Самсонов уставился на Вишневского:
– Кто же был этот ваш мудрый наставник?
В ответ Никита лишь многозначительно улыбнулся и подумал о седом человеке, который сейчас далеко в походе.
Евгений Сапрыкин еще раз проверил свое причудливое оружие и пристегнул к рукоятке кобуру, превратившуюся теперь в приклад. С виду это было похоже на пистолет. Собственно, пистолетом и являлось. Но уж очень необычным. Длинное деревянное цевье, обжимающее один ствол калибра 5.45 и подпирающее еще два расположенных горизонтально ствола большего калибра, под охотничьи патроны. Примечательной была и кобура. Ее универсальность заключалось не только в том, что она превращалась в приклад, позволяя вести более прицельный огонь из трехствольного чудо-пистолета. В расчехленном состоянии кобура превращалась в короткое и острое мачете.
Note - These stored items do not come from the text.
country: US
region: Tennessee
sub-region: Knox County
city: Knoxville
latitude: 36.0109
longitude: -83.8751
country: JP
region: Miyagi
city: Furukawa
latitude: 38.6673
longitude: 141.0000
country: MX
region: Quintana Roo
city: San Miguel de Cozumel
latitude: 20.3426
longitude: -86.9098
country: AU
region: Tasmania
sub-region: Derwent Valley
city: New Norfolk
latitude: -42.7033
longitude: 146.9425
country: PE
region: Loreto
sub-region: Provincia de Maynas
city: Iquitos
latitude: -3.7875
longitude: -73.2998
Положив оружие на колени, Сапрыкин вытянул из костра тлеющую ветку и прикурил от нее трубку. Пыхнув табачным дымом, он извлек из кармана кубик Рубика и принялся его крутить.
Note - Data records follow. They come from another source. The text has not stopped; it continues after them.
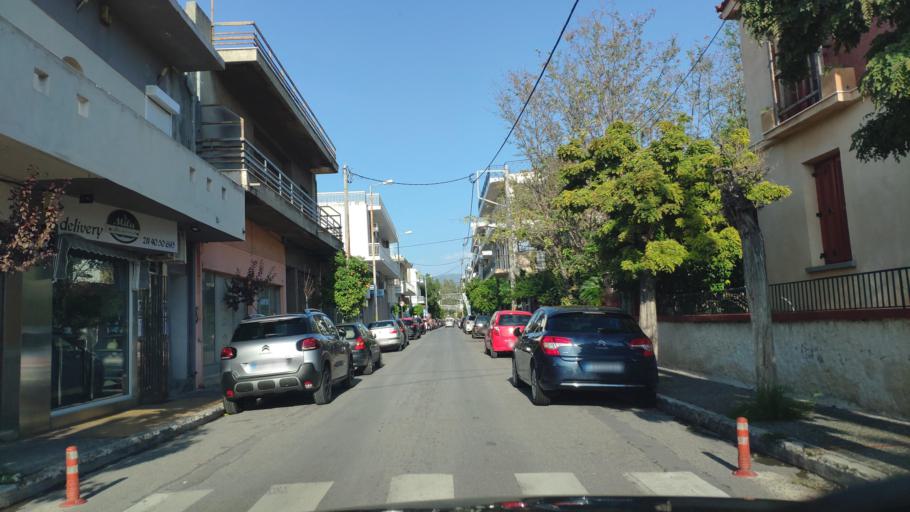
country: GR
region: Attica
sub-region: Nomarchia Dytikis Attikis
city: Elefsina
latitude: 38.0407
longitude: 23.5404
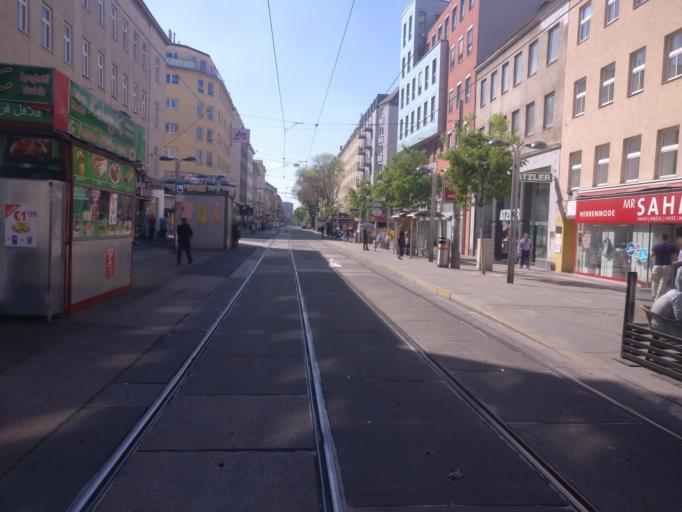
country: AT
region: Vienna
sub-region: Wien Stadt
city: Vienna
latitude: 48.1753
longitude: 16.3785
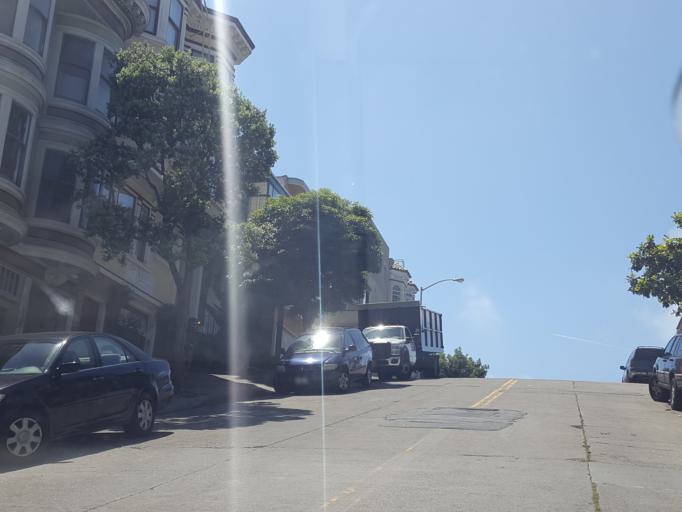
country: US
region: California
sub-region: San Francisco County
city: San Francisco
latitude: 37.8001
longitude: -122.4044
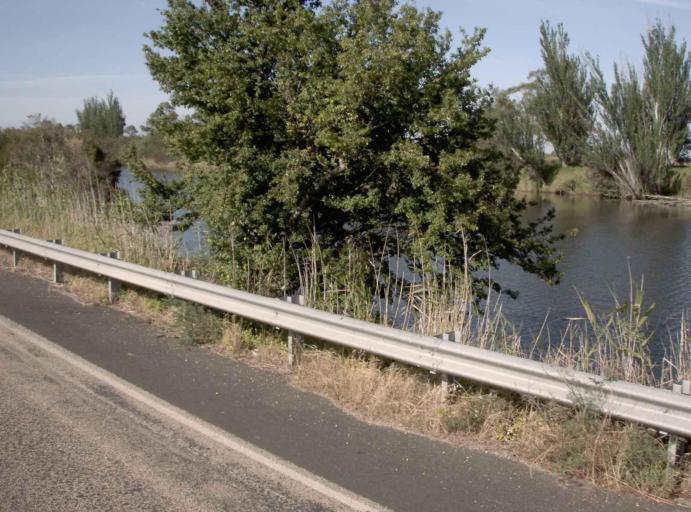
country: AU
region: Victoria
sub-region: East Gippsland
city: Lakes Entrance
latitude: -37.8328
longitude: 147.8626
– Это что за БФГ[55]? – усмехнулся Горин, присаживаясь радом с Сапрыкиным. – Одна из твоих самоделок?
– Самоделка? Нет, что ты. Это самое что ни на есть заводское оружие специального назначения.
– На пиратский абордажный пистоль похоже.
– Похоже самую малость, – кивнул Евгений Анатольевич. – Только им на абордаж разве что звездолеты брать.
– В каком смысле?
– Да в прямом. Это пистолет советских космических джедаев. Называется – ТП-82. Входил в аварийный комплект наших космонавтов[56].
– И откуда он у тебя?
– С работы прежней, сувенир.
Горин усмехнулся:
– Дядя Женя, ты же не космонавт.
– Это верно. – Сапрыкин кивнул. – Но я и не торпеда. Однако через торпедные аппараты не один раз приходилось покидать подводную лодку. Работа у меня такая, что поделать.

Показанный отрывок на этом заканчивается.